When Willie Rennie, a former Westminster parliamentary colleague of Ed Davey, became leader of the Scottish Lib Dems in 2011, their situation was dire. The Tories had pushed them into a distant third place on just five seats, and they were seen as an irrelevance. Then they were part of the “Better Together” anti-independence coalition with the Conservatives and Labour in the 2014 referendum, which tarnished their brand further.
Come the 2016 election for the Scottish parliament, the Scottish Lib Dems were struggling for airtime and newspaper column inches. So Rennie embarked on his own series of stunts. He was pictured wrestling a sheep, sitting in a giant deckchair in front of the Forth Bridge, waterskiing, and balancing an apple on his head with an arrow through it (William Tell style). He repeated the tactic at every election until 2021.
In 2016, he was trying to outdo the then new Scottish Tory leader Davidson, who was having her own photo-ops with quad bikes and the like. But if anybody is likely to have passed on advice to Davey, it may well have been Rennie.
So why does the tactic work?
To understand this, we need to go back to Goldie’s former director of communications, Ramsay Jones, who would later get a CBE after working for David Cameron in Downing Street.
He told The Independent: “You have to remember, when you are the third or fourth party, as we were back in 2007, it is very hard to get airtime.
“What we were aiming for was the picture of the day for the front of every newspaper, or three minutes of heartwarming coverage on Scotland Today. It worked, and Annabel was up for doing everything apart from the parachute jump. We found that it got us noticed and back on people’s radar.
“You have to remember that, while Ruth [Davidson] led us to all those gains, the foundation for recovery in Scotland was laid by Bella.”
The perfect tactic for Davey
Davey desperately needed something different. He was facing an election that would be dominated by Tory chaos, Labour pushing for power, and Nigel Farage dominating the airwaves for Reform UK.
The Lib Dems – who have an ambition to take 50-plus seats, and have a real chance to make inroads into the Tory blue wall in the South – were still in danger of being ignored, but Davey’s photo stunts have ensured that this has not been the case.
And with the recent growth in the role of social media – this being the first TikTok election – these stunts have proved to be even more effective than in the past.
But there was another reason for the strategy. When Goldie was poking fun at herself and her party in 2007 and then in 2011, she was doing it in an effort to detoxify a brand that had become poisonous in Scotland. Once she had finished in 2011, there were no longer any no-go areas for the Scottish Tories, as there had been since the late 1980s.

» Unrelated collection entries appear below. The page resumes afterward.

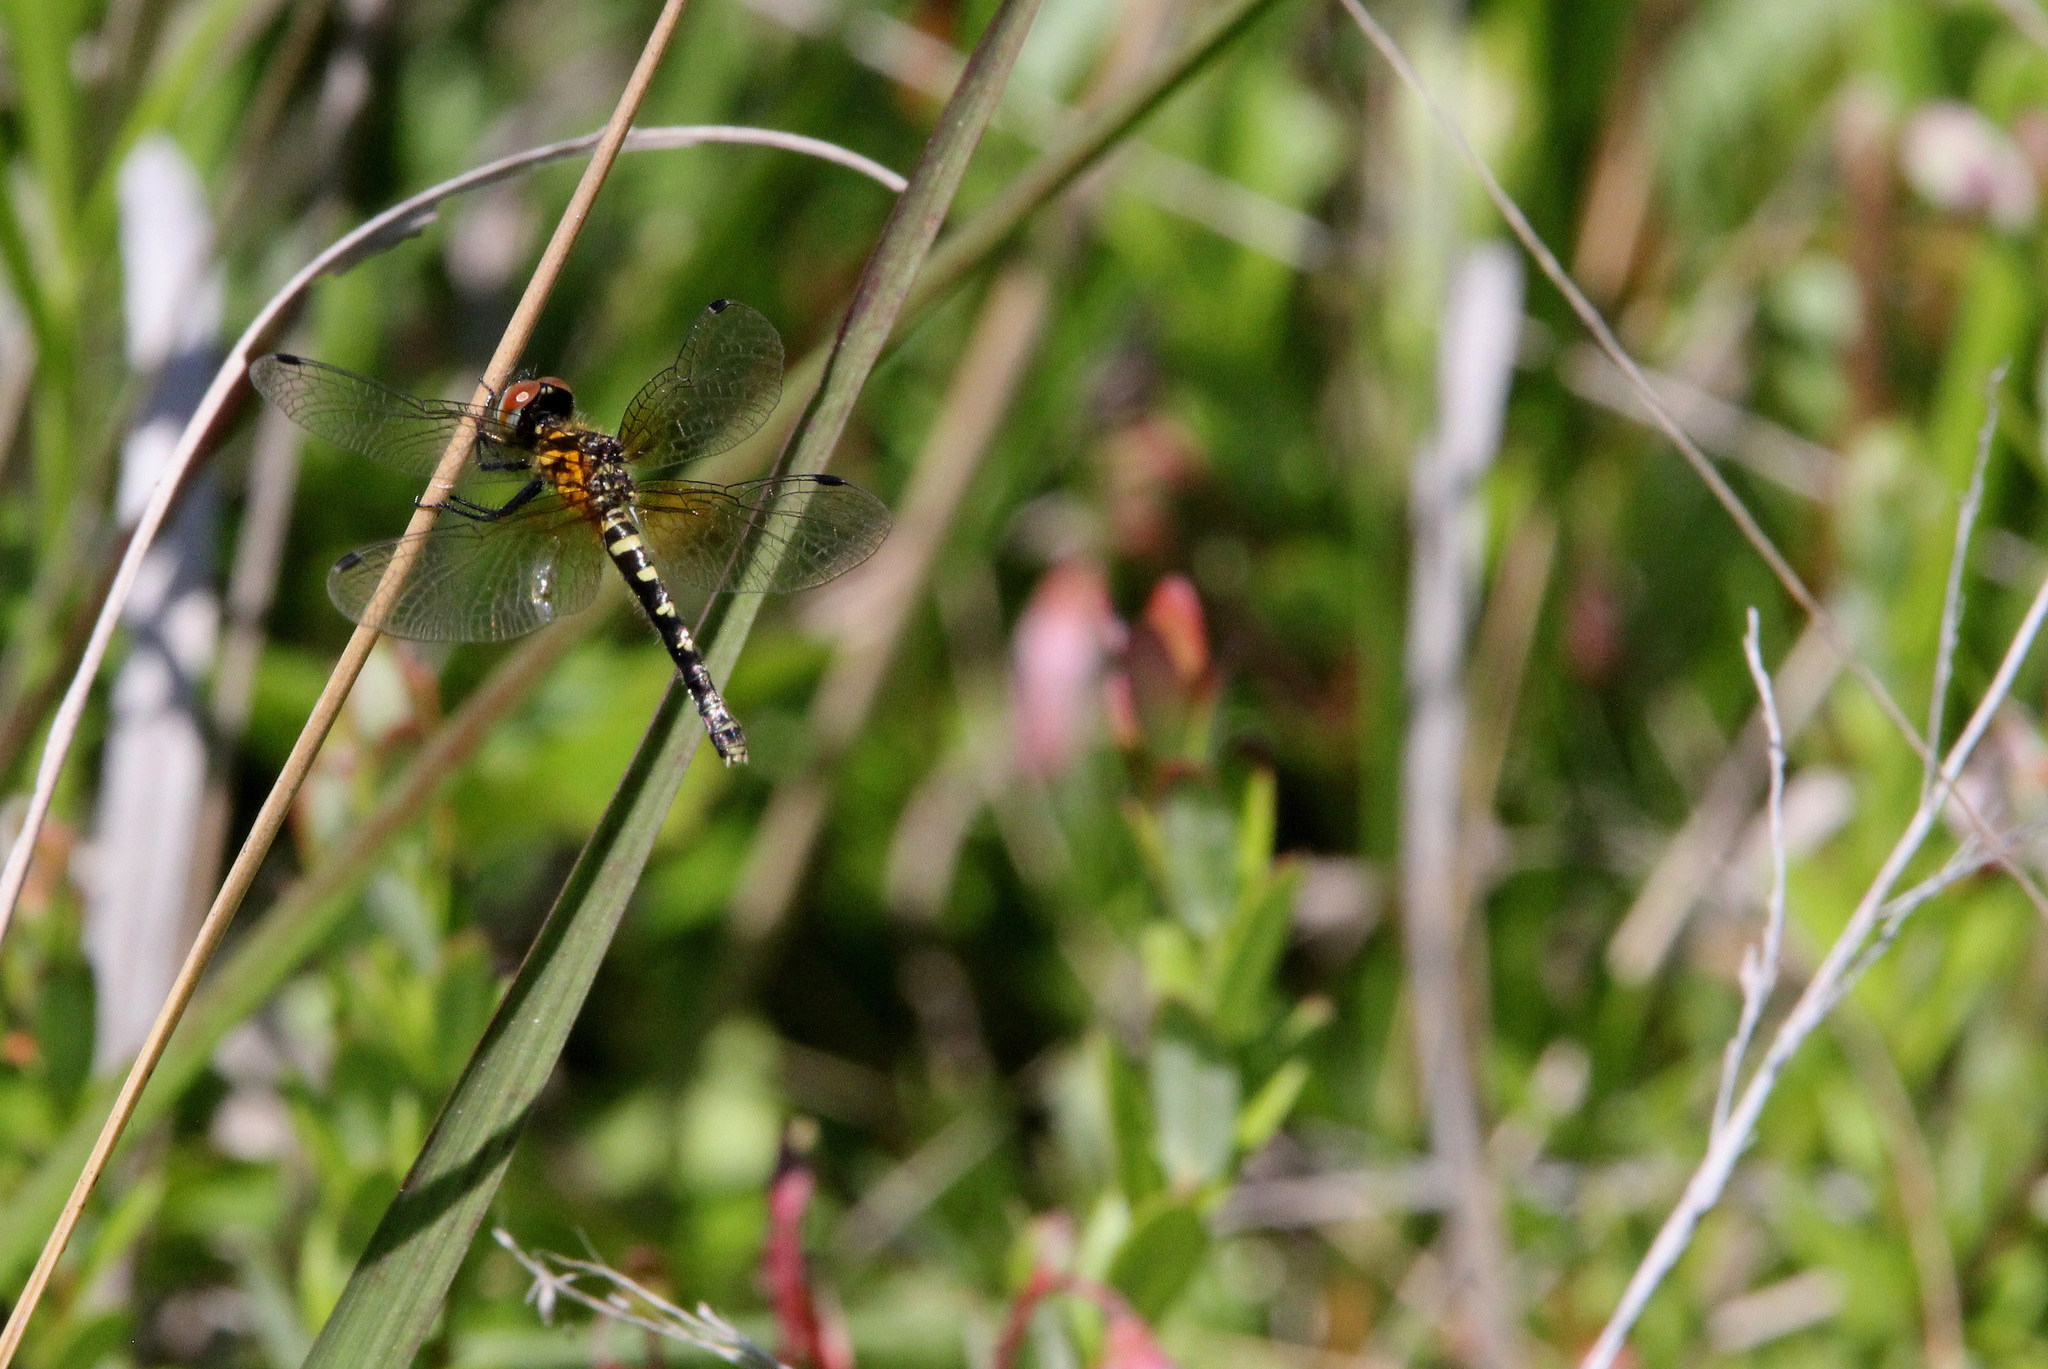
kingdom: Animalia
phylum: Arthropoda
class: Insecta
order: Odonata
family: Libellulidae
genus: Nannothemis
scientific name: Nannothemis bella
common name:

Davey also needs detoxification. He took a battering in the Horizon scandal earlier this year as the former Post Office minister who had failed to take action. His personal brand was linked strongly to the misery inflicted on hundreds of innocent people.
But now Davey is seen as an avuncular figure of fun. His image has been completely changed. It may help his party to make some remarkable gains on 4 July.